Os Cidadãos e o aprofundamento da Democracia

Todo o cidadão consciente está naturalmente empenhado em contribuir para o progresso social e em participar na resolução dos inúmeros problemas existentes. Generaliza-se cada vez mais a convicção de que a intervenção cívica no sentido de propor e concretizar medidas ou reformas de âmbito político, económico, social e cultural é um complemento importantíssimo da acção dos órgãos de poder político - central e autárquico - e dos serviços da Administração Pública, bem como do papel confiado aos partidos políticos.

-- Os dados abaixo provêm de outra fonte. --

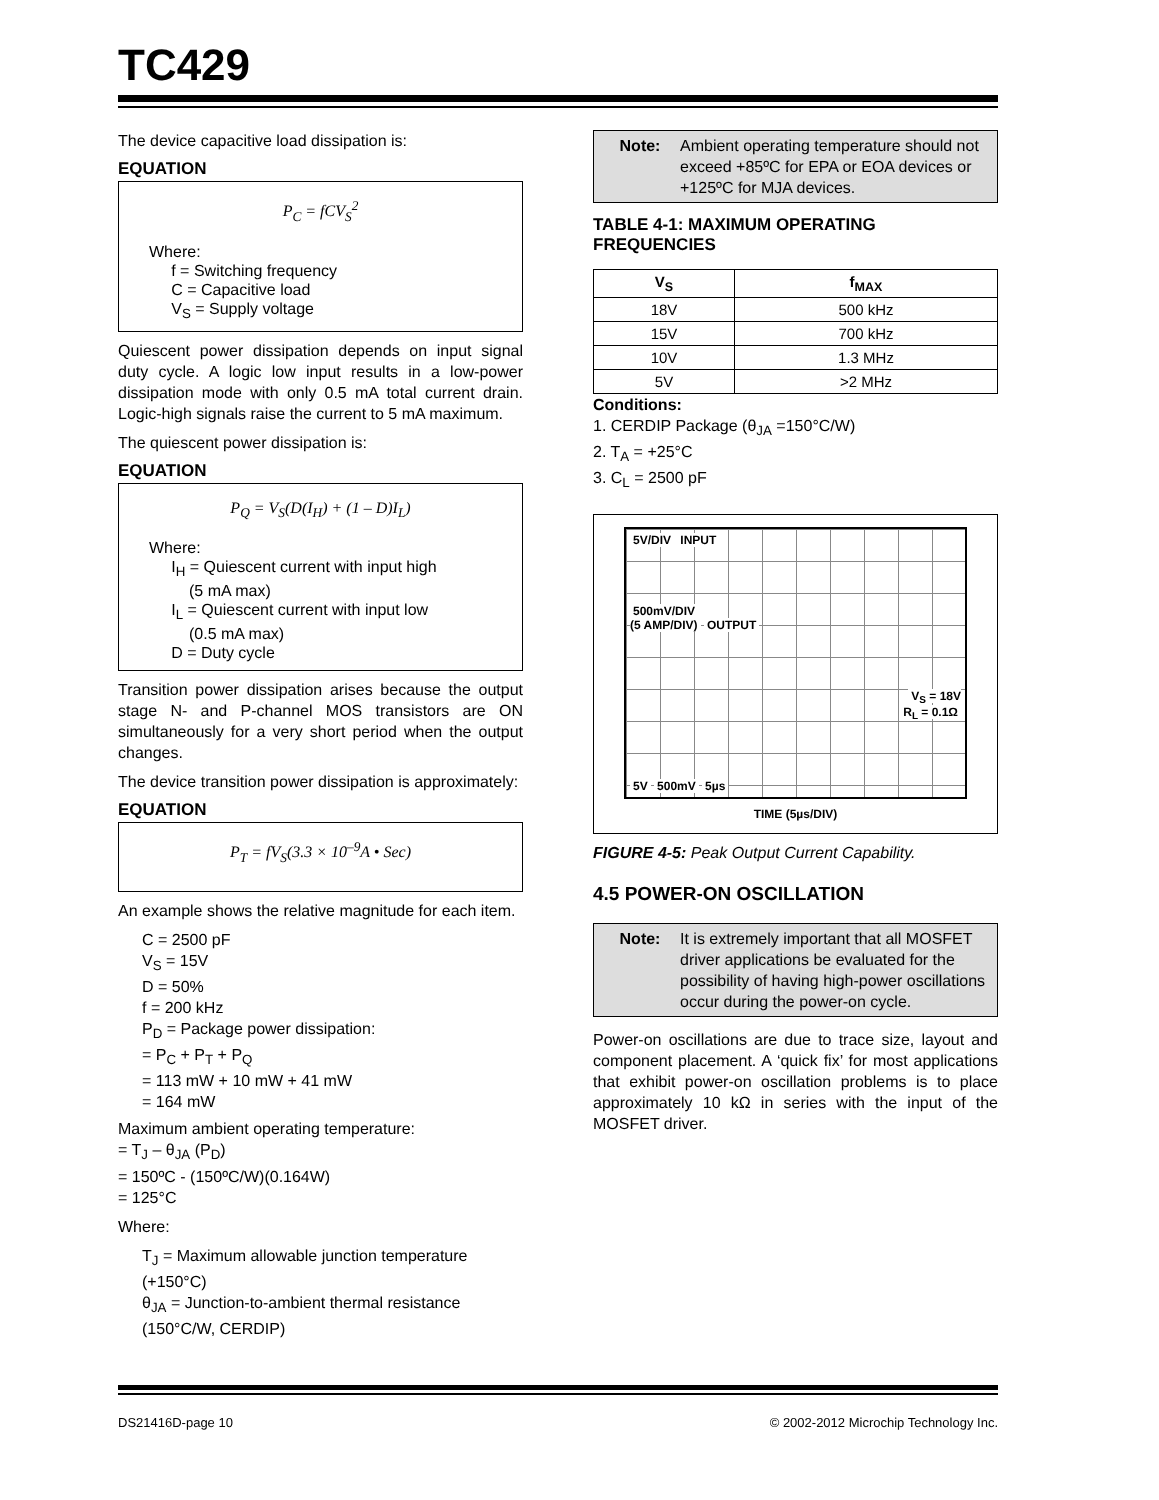TC429
The device capacitive load dissipation is:
EQUATION
P<sub>C</sub> = fCV<sub>S</sub><sup>2</sup>
Where:
f = Switching frequency
C = Capacitive load
V<sub>S</sub> = Supply voltage
Quiescent power dissipation depends on input signal duty cycle. A logic low input results in a low-power dissipation mode with only 0.5 mA total current drain. Logic-high signals raise the current to 5 mA maximum.
The quiescent power dissipation is:
EQUATION
P<sub>Q</sub> = V<sub>S</sub>(D(I<sub>H</sub>) + (1 – D)I<sub>L</sub>)
Where:
I<sub>H</sub> = Quiescent current with input high
(5 mA max)
I<sub>L</sub> = Quiescent current with input low
(0.5 mA max)
D = Duty cycle
Transition power dissipation arises because the output stage N- and P-channel MOS transistors are ON simultaneously for a very short period when the output changes.
The device transition power dissipation is approximately:
EQUATION
P<sub>T</sub> = fV<sub>S</sub>(3.3 × 10<sup>–9</sup>A • Sec)
An example shows the relative magnitude for each item.
C = 2500 pF
V<sub>S</sub> = 15V
D = 50%
f = 200 kHz
P<sub>D</sub> = Package power dissipation:
= P<sub>C</sub> + P<sub>T</sub> + P<sub>Q</sub>
= 113 mW + 10 mW + 41 mW
= 164 mW
Maximum ambient operating temperature:
= T<sub>J</sub> – θ<sub>JA</sub> (P<sub>D</sub>)
= 150ºC - (150ºC/W)(0.164W)
= 125°C
Where:
T<sub>J</sub> = Maximum allowable junction temperature (+150°C)
θ<sub>JA</sub> = Junction-to-ambient thermal resistance (150°C/W, CERDIP)
Note: Ambient operating temperature should not exceed +85ºC for EPA or EOA devices or +125ºC for MJA devices.
TABLE 4-1: MAXIMUM OPERATING FREQUENCIES
| V<sub>S</sub> | f<sub>MAX</sub> |
| --- | --- |
| 18V | 500 kHz |
| 15V | 700 kHz |
| 10V | 1.3 MHz |
| 5V | >2 MHz |
Conditions:
1. CERDIP Package (θ<sub>JA</sub> =150°C/W)
2. T<sub>A</sub> = +25°C
3. C<sub>L</sub> = 2500 pF
5V/DIV INPUT
500mV/DIV
(5 AMP/DIV) OUTPUT
V<sub>S</sub> = 18V
R<sub>L</sub> = 0.1Ω
5V 500mV 5µs
TIME (5µs/DIV)
FIGURE 4-5: Peak Output Current Capability.
4.5 POWER-ON OSCILLATION
Note: It is extremely important that all MOSFET driver applications be evaluated for the possibility of having high-power oscillations occur during the power-on cycle.
Power-on oscillations are due to trace size, layout and component placement. A ‘quick fix’ for most applications that exhibit power-on oscillation problems is to place approximately 10 kΩ in series with the input of the MOSFET driver.
DS21416D-page 10 © 2002-2012 Microchip Technology Inc.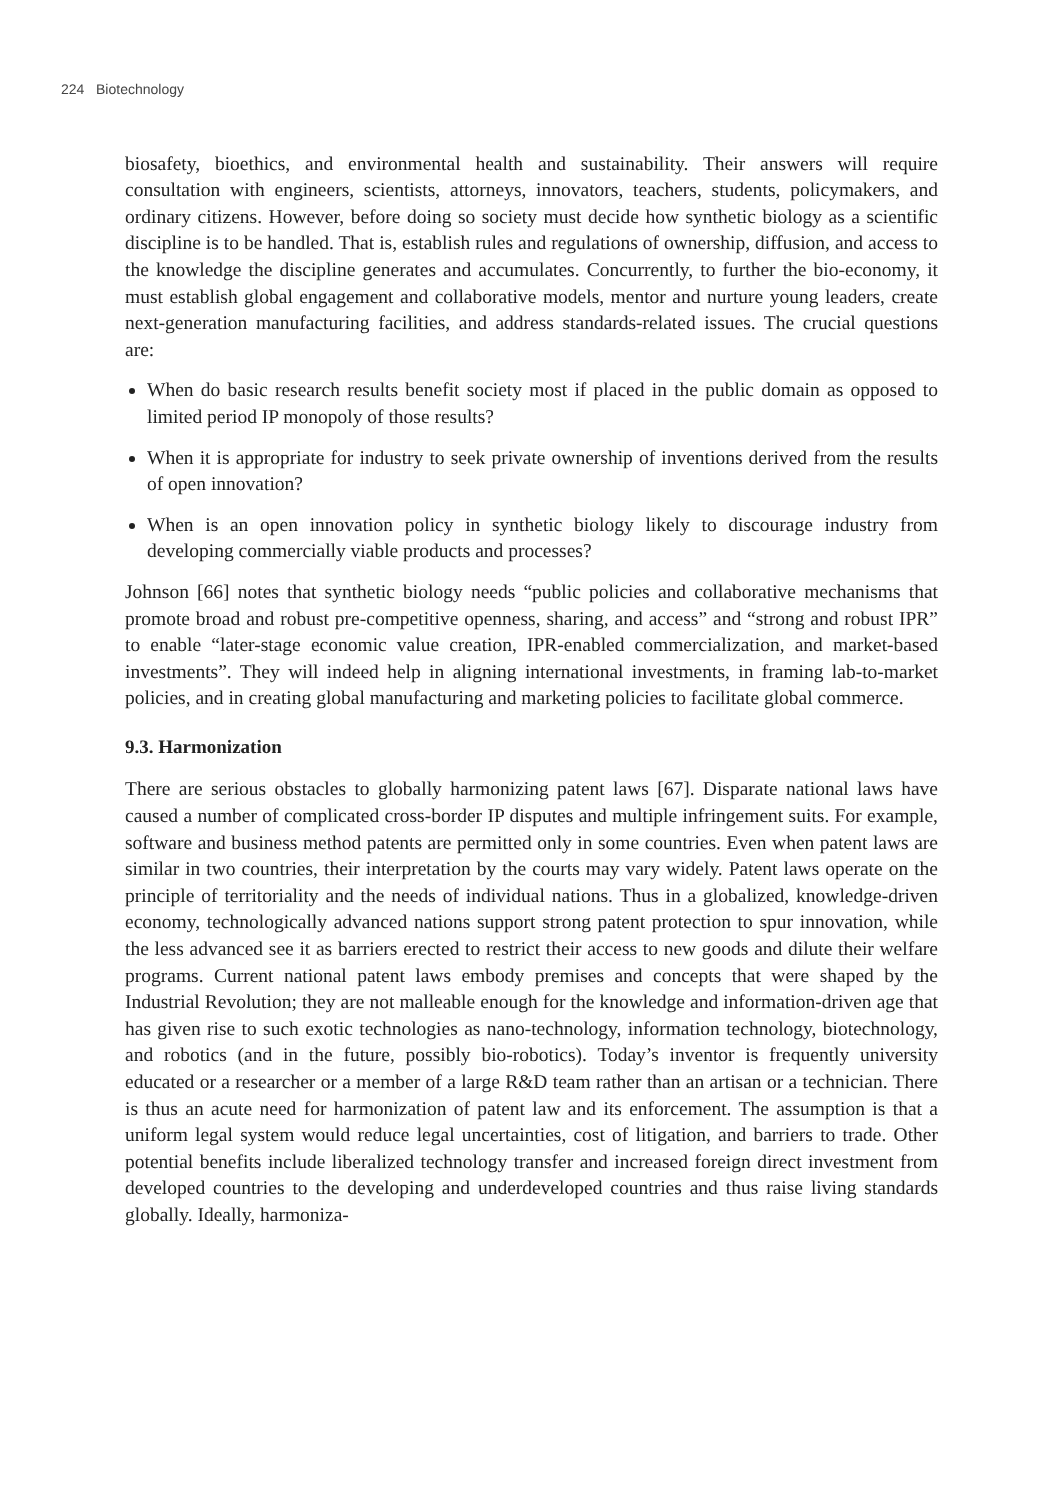224 Biotechnology
biosafety, bioethics, and environmental health and sustainability. Their answers will require consultation with engineers, scientists, attorneys, innovators, teachers, students, policymakers, and ordinary citizens. However, before doing so society must decide how synthetic biology as a scientific discipline is to be handled. That is, establish rules and regulations of ownership, diffusion, and access to the knowledge the discipline generates and accumulates. Concurrently, to further the bio-economy, it must establish global engagement and collaborative models, mentor and nurture young leaders, create next-generation manufacturing facilities, and address standards-related issues. The crucial questions are:
When do basic research results benefit society most if placed in the public domain as opposed to limited period IP monopoly of those results?
When it is appropriate for industry to seek private ownership of inventions derived from the results of open innovation?
When is an open innovation policy in synthetic biology likely to discourage industry from developing commercially viable products and processes?
Johnson [66] notes that synthetic biology needs “public policies and collaborative mechanisms that promote broad and robust pre-competitive openness, sharing, and access” and “strong and robust IPR” to enable “later-stage economic value creation, IPR-enabled commercialization, and market-based investments”. They will indeed help in aligning international investments, in framing lab-to-market policies, and in creating global manufacturing and marketing policies to facilitate global commerce.
9.3. Harmonization
There are serious obstacles to globally harmonizing patent laws [67]. Disparate national laws have caused a number of complicated cross-border IP disputes and multiple infringement suits. For example, software and business method patents are permitted only in some countries. Even when patent laws are similar in two countries, their interpretation by the courts may vary widely. Patent laws operate on the principle of territoriality and the needs of individual nations. Thus in a globalized, knowledge-driven economy, technologically advanced nations support strong patent protection to spur innovation, while the less advanced see it as barriers erected to restrict their access to new goods and dilute their welfare programs. Current national patent laws embody premises and concepts that were shaped by the Industrial Revolution; they are not malleable enough for the knowledge and information-driven age that has given rise to such exotic technologies as nano-technology, information technology, biotechnology, and robotics (and in the future, possibly bio-robotics). Today’s inventor is frequently university educated or a researcher or a member of a large R&D team rather than an artisan or a technician. There is thus an acute need for harmonization of patent law and its enforcement. The assumption is that a uniform legal system would reduce legal uncertainties, cost of litigation, and barriers to trade. Other potential benefits include liberalized technology transfer and increased foreign direct investment from developed countries to the developing and underdeveloped countries and thus raise living standards globally. Ideally, harmoniza-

Estão ainda muito próximas na memória colectiva terríveis experiências (ou ameaças) totalitárias. Por essa razão acrescida, ressalvamos claramente que não se pretende pôr em causa o sistema de democracia representativa e a função que os partidos políticos nela desempenham, ao enquadrarem, institucionalizarem, conformarem e expressarem a soberana vontade popular. Entretanto, todos reconhecemos que a democracia comporta muitas virtualidades a aprofundar, nomeadamente, no sentido de uma participação mais continuada dos cidadãos. Estabilizado que se encontra o regime democrático e pluralista, é agora possível, sem aventureirismos ou utopias inconsequentes, combinar a democracia representativa com formas de democracia directa - antes de tudo, dando espaço e atenção às propostas emergentes da sociedade civil.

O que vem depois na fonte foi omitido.